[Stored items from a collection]
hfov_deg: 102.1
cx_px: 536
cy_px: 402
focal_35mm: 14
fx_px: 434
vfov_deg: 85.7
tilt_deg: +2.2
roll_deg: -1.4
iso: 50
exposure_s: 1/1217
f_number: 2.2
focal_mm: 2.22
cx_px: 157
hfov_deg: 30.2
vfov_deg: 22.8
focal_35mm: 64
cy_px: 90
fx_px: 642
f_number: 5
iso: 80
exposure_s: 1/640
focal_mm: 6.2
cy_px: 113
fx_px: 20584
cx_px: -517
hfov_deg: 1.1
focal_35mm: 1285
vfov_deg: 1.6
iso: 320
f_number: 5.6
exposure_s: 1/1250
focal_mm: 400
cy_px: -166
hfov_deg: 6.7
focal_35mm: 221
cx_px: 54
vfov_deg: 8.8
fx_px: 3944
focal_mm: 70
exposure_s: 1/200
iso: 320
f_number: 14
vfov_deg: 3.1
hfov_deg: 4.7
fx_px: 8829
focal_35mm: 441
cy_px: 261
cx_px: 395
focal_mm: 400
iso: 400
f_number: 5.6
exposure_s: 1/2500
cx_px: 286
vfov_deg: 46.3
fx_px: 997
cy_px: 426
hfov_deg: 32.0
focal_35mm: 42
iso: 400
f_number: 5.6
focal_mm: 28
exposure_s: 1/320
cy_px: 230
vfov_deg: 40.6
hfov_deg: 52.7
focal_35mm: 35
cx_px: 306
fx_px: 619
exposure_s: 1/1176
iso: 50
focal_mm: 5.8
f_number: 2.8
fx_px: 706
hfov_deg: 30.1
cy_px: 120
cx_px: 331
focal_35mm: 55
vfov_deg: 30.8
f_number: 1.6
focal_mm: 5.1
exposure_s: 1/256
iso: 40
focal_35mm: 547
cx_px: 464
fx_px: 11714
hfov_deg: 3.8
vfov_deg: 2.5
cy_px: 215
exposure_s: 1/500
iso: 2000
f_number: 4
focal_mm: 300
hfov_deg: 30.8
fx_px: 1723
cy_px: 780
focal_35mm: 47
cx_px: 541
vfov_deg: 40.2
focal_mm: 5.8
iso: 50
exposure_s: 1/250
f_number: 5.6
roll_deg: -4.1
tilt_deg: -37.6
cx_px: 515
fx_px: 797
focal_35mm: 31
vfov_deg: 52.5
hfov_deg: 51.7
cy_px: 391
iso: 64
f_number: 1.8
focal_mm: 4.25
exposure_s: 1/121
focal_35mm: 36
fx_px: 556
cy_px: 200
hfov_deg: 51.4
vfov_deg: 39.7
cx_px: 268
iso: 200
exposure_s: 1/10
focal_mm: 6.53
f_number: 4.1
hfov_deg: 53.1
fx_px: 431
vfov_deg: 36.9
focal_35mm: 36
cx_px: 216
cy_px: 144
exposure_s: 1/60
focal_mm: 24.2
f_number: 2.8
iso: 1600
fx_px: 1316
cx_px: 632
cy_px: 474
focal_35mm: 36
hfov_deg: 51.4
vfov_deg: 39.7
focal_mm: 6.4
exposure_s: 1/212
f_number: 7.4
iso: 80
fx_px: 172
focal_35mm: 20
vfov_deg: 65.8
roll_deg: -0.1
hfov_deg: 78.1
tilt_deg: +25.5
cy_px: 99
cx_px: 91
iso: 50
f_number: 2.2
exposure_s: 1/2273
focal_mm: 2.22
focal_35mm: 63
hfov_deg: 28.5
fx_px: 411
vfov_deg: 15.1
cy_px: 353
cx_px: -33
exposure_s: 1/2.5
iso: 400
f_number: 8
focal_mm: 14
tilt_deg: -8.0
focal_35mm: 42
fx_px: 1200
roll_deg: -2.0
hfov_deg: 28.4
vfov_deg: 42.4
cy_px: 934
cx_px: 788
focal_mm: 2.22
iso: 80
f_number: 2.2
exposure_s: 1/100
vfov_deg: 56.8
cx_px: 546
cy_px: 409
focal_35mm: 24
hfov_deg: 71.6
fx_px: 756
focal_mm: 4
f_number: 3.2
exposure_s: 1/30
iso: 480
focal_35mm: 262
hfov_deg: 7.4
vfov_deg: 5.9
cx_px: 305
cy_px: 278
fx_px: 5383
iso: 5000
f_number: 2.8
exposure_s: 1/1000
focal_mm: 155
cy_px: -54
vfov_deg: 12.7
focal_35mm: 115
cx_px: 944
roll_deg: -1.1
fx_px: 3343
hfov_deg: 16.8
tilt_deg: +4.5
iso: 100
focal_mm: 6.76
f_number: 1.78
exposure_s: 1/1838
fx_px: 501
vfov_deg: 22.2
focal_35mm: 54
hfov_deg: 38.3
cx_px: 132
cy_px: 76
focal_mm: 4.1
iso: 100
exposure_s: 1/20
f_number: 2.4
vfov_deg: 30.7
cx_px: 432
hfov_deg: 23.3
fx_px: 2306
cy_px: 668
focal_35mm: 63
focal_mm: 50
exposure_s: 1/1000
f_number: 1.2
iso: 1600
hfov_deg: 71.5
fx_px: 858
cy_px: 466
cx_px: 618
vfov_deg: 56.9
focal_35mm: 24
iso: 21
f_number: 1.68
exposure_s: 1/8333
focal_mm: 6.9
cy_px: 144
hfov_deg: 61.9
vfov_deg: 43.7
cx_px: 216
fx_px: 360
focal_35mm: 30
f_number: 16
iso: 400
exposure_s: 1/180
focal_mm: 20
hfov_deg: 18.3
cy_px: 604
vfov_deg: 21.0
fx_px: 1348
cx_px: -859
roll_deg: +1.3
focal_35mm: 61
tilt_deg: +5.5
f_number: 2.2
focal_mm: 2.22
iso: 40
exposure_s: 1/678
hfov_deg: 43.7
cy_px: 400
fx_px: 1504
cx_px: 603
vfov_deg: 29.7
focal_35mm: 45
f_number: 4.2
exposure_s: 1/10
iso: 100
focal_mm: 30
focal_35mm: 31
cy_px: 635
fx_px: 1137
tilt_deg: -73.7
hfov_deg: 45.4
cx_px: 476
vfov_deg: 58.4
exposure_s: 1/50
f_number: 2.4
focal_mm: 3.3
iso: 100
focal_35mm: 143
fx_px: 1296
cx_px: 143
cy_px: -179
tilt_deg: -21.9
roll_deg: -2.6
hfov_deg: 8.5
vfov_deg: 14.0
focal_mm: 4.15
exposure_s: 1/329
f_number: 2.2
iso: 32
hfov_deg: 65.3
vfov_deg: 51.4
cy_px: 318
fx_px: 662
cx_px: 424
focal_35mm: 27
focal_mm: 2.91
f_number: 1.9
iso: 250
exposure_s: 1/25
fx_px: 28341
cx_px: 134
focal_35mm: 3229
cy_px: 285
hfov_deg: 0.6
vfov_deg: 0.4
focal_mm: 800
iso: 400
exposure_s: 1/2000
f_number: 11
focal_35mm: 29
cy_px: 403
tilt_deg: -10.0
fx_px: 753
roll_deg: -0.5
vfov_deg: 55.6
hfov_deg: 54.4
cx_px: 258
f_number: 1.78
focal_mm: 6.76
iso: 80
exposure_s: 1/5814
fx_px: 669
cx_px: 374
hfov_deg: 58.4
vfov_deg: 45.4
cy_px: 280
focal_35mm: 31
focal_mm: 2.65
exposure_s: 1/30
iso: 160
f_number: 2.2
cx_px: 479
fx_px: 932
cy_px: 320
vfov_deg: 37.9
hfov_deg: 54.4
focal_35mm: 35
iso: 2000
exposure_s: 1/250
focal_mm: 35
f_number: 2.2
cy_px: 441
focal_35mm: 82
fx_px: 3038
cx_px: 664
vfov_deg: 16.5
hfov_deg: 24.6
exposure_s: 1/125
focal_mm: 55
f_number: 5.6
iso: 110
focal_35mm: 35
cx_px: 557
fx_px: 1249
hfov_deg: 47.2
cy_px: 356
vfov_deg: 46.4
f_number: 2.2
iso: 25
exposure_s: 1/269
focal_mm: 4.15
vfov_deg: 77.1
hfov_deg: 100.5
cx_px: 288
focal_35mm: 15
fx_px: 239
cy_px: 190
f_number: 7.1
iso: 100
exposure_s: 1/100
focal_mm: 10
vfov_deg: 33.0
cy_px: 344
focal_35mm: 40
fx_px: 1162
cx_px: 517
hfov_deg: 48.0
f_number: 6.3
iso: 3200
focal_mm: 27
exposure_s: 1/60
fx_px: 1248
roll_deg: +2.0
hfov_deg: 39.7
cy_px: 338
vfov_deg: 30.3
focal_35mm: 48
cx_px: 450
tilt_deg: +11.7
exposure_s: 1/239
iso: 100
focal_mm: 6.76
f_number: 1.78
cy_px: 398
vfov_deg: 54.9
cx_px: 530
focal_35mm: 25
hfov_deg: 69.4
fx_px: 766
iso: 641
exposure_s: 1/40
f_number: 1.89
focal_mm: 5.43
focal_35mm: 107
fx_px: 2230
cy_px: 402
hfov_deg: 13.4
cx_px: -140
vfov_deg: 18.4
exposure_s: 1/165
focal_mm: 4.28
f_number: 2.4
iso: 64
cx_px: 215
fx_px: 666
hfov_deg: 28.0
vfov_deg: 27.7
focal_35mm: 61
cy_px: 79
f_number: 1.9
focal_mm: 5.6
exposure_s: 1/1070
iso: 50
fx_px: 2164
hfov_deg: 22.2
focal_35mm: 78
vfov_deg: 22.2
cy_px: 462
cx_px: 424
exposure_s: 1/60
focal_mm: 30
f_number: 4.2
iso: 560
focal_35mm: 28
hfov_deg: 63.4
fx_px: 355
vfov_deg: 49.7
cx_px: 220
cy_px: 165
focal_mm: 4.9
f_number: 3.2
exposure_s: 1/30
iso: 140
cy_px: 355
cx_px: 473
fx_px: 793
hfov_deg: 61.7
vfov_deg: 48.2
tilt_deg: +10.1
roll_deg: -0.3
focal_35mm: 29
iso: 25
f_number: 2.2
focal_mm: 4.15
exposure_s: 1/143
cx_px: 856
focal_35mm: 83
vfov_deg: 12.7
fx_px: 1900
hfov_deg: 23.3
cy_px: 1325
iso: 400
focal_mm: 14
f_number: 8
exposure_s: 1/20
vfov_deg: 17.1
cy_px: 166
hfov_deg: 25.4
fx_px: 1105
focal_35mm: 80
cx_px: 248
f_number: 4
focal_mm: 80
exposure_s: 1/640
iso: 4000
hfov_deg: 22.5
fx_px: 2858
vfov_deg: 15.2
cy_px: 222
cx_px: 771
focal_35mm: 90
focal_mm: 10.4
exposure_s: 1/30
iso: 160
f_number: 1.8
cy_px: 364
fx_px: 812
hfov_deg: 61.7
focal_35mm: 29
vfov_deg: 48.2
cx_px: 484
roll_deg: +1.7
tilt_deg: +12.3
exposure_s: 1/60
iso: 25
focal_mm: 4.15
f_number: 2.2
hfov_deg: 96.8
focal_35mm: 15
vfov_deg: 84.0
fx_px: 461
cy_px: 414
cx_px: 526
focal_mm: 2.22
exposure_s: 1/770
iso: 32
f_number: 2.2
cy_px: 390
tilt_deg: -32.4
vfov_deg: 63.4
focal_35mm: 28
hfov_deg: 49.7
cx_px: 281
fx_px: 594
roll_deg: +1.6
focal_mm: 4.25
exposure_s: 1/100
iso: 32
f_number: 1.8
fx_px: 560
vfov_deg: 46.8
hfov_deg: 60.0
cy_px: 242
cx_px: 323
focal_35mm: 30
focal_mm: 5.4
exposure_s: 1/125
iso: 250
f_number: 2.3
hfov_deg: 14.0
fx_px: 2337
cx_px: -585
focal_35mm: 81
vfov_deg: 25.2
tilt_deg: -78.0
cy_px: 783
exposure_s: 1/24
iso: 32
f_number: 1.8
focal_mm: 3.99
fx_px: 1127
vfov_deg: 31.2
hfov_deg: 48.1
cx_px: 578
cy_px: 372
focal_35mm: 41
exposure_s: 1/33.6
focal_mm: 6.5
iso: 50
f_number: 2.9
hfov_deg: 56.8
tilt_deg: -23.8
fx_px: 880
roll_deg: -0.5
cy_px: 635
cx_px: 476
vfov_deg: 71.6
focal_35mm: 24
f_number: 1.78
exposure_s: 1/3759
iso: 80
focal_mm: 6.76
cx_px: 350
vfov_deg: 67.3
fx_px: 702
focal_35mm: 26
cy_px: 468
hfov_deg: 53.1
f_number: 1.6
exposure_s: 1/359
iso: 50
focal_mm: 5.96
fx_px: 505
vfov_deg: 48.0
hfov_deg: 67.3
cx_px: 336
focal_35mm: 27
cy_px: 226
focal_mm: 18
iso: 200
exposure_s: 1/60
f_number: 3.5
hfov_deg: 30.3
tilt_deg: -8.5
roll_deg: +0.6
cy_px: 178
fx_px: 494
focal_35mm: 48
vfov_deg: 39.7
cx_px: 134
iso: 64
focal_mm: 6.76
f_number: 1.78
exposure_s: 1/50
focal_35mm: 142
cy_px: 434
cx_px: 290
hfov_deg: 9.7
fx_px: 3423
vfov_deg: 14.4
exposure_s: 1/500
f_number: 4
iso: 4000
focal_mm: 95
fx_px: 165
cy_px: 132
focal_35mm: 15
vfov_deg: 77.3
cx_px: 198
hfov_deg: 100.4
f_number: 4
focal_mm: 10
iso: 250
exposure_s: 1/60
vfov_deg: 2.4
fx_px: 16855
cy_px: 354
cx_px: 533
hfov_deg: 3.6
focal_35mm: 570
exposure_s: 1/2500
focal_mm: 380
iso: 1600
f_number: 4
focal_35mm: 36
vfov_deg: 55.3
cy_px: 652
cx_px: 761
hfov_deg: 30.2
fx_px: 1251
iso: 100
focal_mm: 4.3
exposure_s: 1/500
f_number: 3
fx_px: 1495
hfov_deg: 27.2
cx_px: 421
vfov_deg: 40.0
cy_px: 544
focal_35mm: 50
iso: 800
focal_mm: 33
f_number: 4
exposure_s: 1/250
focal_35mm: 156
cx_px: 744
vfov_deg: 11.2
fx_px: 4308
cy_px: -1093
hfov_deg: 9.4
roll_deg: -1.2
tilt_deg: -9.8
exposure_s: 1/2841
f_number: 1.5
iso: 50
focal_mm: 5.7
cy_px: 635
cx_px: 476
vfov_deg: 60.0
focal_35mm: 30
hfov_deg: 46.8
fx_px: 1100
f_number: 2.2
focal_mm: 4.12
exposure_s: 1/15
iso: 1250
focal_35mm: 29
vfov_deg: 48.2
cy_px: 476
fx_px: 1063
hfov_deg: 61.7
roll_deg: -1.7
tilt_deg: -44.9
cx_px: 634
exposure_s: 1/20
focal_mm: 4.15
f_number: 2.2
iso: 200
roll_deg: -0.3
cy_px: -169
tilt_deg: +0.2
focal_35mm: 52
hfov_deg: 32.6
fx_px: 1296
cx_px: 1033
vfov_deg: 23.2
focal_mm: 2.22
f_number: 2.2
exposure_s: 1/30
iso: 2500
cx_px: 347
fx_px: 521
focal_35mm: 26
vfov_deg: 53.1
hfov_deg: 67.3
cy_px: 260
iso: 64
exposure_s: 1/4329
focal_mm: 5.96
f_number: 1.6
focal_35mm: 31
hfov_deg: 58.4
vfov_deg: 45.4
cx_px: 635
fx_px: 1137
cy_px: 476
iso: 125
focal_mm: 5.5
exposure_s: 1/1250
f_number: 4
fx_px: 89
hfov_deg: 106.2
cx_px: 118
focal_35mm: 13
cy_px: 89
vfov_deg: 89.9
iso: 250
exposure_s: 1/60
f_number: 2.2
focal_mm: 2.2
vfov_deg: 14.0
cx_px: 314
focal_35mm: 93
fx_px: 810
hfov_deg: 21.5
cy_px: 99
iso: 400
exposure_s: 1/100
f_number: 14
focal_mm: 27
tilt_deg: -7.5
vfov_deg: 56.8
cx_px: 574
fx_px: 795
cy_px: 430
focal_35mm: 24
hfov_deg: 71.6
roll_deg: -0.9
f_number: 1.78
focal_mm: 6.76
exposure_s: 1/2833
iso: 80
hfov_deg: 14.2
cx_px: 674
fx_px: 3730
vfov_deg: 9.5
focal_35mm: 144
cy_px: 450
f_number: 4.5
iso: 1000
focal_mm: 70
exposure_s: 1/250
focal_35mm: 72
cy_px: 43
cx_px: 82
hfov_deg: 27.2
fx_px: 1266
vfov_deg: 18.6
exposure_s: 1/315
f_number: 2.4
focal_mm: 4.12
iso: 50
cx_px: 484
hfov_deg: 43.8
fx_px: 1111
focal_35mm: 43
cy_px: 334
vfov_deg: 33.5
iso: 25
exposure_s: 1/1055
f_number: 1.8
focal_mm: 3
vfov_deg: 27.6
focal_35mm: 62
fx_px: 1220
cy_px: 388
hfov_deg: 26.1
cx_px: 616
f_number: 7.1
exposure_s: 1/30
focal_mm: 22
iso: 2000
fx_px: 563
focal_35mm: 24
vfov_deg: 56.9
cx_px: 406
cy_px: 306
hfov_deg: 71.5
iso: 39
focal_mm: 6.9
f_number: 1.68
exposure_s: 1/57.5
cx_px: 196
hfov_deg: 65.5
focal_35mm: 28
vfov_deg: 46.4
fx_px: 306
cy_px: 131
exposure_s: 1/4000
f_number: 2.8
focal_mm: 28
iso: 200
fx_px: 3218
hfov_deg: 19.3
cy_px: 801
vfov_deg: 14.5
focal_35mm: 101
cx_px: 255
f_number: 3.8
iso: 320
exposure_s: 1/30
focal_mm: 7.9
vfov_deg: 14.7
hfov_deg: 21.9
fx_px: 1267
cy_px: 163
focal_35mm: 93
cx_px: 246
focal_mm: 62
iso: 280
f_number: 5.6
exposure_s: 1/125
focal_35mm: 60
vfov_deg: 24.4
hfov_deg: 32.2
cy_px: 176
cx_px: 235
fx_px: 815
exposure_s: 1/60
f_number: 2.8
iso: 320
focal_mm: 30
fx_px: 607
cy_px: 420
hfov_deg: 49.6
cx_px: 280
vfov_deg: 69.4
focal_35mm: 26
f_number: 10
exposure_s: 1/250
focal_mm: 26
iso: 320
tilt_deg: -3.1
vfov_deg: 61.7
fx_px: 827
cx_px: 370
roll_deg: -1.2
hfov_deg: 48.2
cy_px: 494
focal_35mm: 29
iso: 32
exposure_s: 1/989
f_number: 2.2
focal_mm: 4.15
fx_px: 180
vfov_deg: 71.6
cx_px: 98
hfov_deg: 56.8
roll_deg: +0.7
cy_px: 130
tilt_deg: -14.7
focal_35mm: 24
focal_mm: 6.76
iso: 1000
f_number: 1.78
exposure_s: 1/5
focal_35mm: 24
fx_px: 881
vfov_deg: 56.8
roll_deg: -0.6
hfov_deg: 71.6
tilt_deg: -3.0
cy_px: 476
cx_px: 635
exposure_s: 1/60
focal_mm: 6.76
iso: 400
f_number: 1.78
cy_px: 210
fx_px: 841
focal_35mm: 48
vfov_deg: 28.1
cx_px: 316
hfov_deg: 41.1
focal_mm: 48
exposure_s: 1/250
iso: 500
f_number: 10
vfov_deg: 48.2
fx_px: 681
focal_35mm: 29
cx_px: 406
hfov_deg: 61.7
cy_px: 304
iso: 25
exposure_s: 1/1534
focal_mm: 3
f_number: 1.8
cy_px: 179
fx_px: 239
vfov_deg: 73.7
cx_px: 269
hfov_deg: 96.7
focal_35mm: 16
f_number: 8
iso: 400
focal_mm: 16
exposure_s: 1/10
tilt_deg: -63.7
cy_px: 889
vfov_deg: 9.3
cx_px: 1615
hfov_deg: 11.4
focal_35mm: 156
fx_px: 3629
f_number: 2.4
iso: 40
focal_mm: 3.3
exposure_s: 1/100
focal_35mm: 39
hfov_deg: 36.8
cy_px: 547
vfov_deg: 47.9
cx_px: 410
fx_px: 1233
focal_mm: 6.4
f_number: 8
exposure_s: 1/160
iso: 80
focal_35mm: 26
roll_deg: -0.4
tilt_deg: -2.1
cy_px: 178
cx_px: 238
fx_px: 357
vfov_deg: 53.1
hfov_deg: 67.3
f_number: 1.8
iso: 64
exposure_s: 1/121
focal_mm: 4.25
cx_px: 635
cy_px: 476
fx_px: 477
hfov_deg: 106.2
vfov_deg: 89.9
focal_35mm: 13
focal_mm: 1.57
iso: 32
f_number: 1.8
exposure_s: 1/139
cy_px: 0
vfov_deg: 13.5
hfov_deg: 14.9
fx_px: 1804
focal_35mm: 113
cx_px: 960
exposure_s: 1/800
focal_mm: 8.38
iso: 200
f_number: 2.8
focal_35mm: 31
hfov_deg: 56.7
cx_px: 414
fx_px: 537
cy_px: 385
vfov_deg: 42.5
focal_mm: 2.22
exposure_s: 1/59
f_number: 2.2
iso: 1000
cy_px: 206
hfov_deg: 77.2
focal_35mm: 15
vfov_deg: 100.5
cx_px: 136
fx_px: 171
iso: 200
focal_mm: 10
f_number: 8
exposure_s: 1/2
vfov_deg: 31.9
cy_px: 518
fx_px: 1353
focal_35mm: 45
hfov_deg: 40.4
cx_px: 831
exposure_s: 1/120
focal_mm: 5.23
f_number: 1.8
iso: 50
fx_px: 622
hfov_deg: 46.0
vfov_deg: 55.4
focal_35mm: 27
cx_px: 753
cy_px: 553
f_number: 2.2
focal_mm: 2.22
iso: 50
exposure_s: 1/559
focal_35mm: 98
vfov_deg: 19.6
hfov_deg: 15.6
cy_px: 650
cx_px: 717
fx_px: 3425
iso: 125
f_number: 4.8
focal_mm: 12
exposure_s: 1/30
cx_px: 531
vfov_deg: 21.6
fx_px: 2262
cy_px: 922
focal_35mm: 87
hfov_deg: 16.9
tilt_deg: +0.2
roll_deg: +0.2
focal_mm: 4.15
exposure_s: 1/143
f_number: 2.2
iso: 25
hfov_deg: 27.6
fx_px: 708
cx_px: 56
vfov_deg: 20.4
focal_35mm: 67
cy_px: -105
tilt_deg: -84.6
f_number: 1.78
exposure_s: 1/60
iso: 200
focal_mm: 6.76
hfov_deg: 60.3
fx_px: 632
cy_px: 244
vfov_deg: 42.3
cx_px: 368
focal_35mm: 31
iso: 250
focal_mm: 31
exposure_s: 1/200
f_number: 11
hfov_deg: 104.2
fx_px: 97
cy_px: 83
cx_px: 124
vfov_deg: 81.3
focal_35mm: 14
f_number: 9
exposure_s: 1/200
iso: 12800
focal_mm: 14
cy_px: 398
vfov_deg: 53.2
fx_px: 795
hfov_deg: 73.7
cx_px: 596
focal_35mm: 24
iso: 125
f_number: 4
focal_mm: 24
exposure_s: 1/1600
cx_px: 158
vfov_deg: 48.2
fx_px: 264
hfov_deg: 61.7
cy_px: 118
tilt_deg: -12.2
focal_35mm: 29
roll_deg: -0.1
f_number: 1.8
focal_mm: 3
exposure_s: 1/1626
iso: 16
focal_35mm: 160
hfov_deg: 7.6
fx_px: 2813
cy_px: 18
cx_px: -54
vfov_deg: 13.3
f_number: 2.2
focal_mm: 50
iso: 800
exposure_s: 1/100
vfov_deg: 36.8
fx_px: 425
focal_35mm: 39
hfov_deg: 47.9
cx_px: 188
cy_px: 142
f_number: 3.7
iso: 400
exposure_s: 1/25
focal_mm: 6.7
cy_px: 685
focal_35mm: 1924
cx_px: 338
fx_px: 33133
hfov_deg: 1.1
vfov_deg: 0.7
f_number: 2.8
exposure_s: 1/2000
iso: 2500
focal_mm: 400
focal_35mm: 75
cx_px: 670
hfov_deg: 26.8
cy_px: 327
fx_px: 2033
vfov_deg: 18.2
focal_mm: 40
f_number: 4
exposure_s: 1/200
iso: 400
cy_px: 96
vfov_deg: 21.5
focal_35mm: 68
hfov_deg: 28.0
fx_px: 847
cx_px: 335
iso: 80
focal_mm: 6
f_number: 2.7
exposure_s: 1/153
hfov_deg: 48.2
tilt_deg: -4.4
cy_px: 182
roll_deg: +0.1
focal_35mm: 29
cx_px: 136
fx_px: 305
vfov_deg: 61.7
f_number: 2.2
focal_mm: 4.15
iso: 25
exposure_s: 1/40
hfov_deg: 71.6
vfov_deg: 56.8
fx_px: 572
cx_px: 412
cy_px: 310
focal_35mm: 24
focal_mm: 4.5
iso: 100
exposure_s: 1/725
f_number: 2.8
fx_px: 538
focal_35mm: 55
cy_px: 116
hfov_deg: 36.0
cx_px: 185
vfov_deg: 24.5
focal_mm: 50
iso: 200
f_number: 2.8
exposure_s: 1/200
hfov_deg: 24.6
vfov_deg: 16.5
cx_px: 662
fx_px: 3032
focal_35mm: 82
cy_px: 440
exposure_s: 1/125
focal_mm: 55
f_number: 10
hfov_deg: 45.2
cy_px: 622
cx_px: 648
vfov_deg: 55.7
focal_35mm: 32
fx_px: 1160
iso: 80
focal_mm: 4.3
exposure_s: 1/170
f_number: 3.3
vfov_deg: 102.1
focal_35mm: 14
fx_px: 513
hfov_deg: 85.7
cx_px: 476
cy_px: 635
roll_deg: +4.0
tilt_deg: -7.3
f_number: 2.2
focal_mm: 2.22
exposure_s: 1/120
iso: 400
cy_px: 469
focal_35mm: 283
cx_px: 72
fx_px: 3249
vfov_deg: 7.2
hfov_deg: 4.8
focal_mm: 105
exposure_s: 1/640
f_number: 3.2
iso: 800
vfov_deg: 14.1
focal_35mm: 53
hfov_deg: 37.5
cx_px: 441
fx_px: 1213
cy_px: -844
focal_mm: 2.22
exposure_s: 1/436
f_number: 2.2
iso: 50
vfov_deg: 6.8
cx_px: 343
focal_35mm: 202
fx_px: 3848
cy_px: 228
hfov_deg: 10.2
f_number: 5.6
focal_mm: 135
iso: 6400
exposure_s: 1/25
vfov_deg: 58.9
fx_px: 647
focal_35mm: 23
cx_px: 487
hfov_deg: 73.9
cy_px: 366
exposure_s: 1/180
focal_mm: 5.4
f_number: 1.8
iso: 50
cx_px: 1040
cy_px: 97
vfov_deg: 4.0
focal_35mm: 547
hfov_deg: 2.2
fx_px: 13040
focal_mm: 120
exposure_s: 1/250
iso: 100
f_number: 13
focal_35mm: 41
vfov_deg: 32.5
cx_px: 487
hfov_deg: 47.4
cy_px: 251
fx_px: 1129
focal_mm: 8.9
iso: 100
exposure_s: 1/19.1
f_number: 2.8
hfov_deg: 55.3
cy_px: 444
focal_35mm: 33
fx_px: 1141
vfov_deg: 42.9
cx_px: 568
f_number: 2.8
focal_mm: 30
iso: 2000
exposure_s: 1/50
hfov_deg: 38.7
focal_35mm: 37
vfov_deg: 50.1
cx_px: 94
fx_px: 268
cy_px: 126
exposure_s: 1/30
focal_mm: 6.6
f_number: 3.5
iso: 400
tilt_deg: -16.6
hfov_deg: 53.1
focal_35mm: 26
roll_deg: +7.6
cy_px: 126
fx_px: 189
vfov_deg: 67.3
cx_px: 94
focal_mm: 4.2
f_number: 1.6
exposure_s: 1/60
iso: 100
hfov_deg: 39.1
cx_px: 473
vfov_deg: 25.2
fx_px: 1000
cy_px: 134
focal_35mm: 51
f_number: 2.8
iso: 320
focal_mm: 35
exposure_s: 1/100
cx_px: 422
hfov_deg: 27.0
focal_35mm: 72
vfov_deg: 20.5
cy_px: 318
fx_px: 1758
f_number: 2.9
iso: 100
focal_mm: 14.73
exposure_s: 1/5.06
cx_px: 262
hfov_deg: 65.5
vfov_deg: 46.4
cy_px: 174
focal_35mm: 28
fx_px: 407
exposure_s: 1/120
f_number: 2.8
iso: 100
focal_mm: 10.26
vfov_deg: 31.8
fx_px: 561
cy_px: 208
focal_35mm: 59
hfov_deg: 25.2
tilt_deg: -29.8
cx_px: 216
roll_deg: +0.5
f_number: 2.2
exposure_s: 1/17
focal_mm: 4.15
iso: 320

YOUR OBJECTIVE: Repeat exactly the lines from the first line of the records above through the line containing "focal_35mm: 1285", both included, and nothing else.

COMPLETED TASK:
hfov_deg: 102.1
cx_px: 536
cy_px: 402
focal_35mm: 14
fx_px: 434
vfov_deg: 85.7
tilt_deg: +2.2
roll_deg: -1.4
iso: 50
exposure_s: 1/1217
f_number: 2.2
focal_mm: 2.22
cx_px: 157
hfov_deg: 30.2
vfov_deg: 22.8
focal_35mm: 64
cy_px: 90
fx_px: 642
f_number: 5
iso: 80
exposure_s: 1/640
focal_mm: 6.2
cy_px: 113
fx_px: 20584
cx_px: -517
hfov_deg: 1.1
focal_35mm: 1285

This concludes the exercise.